Performing the function of “super-coordinator” may seem like a viable card for you to play.  Other industries are routinely organized around networks of specialized firms with varying but complementary core competencies that come together to execute a specific project and dissolve as soon as it’s complete.  Think the General Contractor in construction, or the Producer in movies, TV, and entertainment.  Other companies put together rather more long-lasting networks of suppliers (Apple, Boeing, any global car manufacturer) but only the duration of the constellation of suppliers is different; the principle is the same.

The manifest problem with this option is that law firms are dreadful at coordination; they’re notoriously poor at pulling it off internally even when, an objective observer might assume, everyone’s interests are aligned.  That innocent outsider would quickly learn that their assumption (collaboration works best) won’t survive an encounter with an amazing proportion of law firm partners.

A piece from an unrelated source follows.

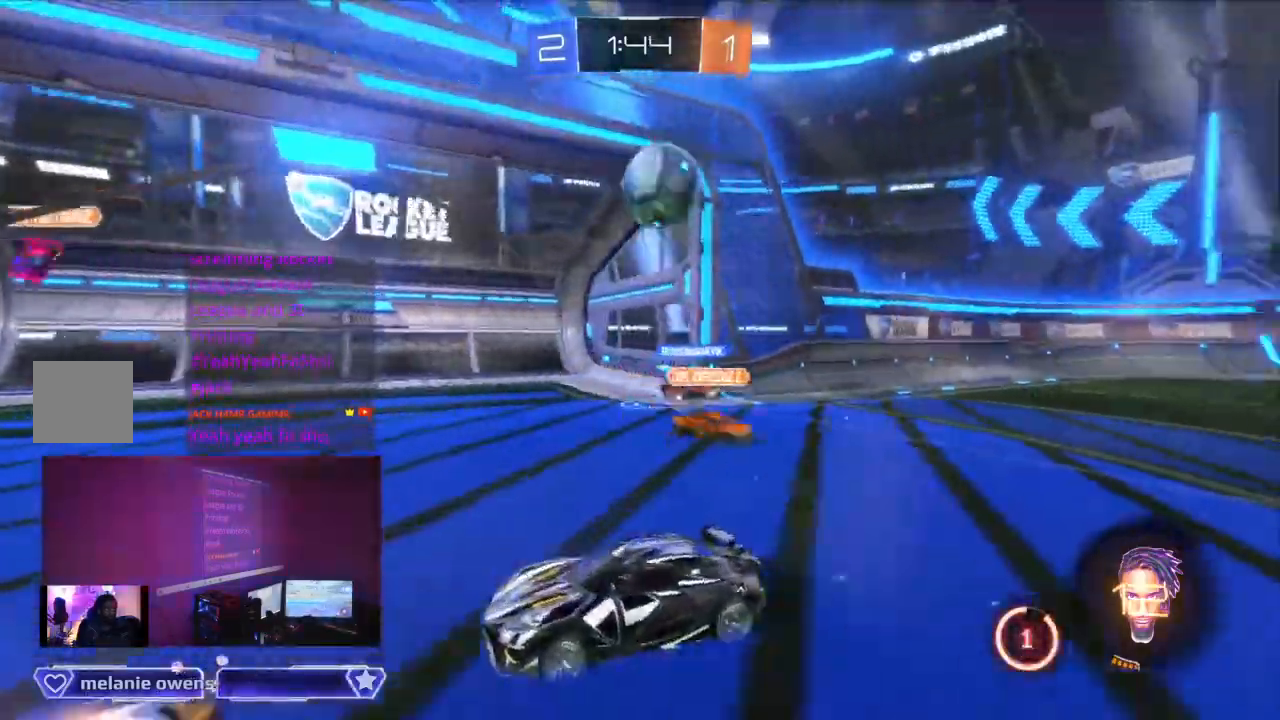
{"dt_ms": 500, "buttons": ["R2"], "left_stick": "center", "right_stick": "center", "events": [[100, "X", "up"]]}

Alternatively, maybe you could tell your clients that you’ll take care of all the routine due diligence, e-discovery, etc. (“don’t worry about a thing”), by outsourcing it to a capable NewLaw provider but that your firm will stake its reputation on the results and stand behind the quality overall.  This sounds more promising, but if you’re going to do it routinely and well you have to hire highly accomplished business professionals who can actually evaluate various NewLaw offerings, diagnosis their strengths and weaknesses, and install a layer of fit-for-purpose  Q.C. (quality control) on top of their work product.  And you’re going to have to pay these business professionals very very well and defer utterly to their judgment: No second-guessing by partners.

Does that sound like an equilibrium steady state for a law firm?


Let me end by venturing to put this in a larger context.  A slow-rolling but accelerating revolution has been taking place under our noses since the global economy emerged from the Great Meltdown of 2008, with clients increasingly calling the shots on the terms of buying legal services.  That’s so commonplace as to border on trite.  But I’m suggesting something a bit more subtle and quite a bit more powerful.

No one in NewLaw, or the Big Four, talks about the “practice” of law, and it’s not because they’re dancing around so-called “ethical” walls. What they talk about is “legal service delivery,” of which the actual hard-core component of activities narrowly confined to licensed attorneys is all but a vanishing fraction.  In the Skins marketplace, clients don’t want and aren’t buying legal expertise (another phrase you never hear NewLaw or the Big Four  utter); they’re buying legal services, which is the output that results when several functions intimately familiar to MBAs but far less so to JDs come together: Scale, financial and human capital, process optimization excellence, and a sprinkling of domain  knowledge, all of it resting on an integrated technology platform and all of it designed to learn from defects and continuously improve the process.

Except for the elite firms–The Shirts–lawyers have lost control over what “the practice of law” means and clients have lost interest in buying it.  Clients want efficiently delivered “legal services” at scale, on demand, with price certainty and consummate quality.  That’s the competitive field the Skins firms are increasingly playing on.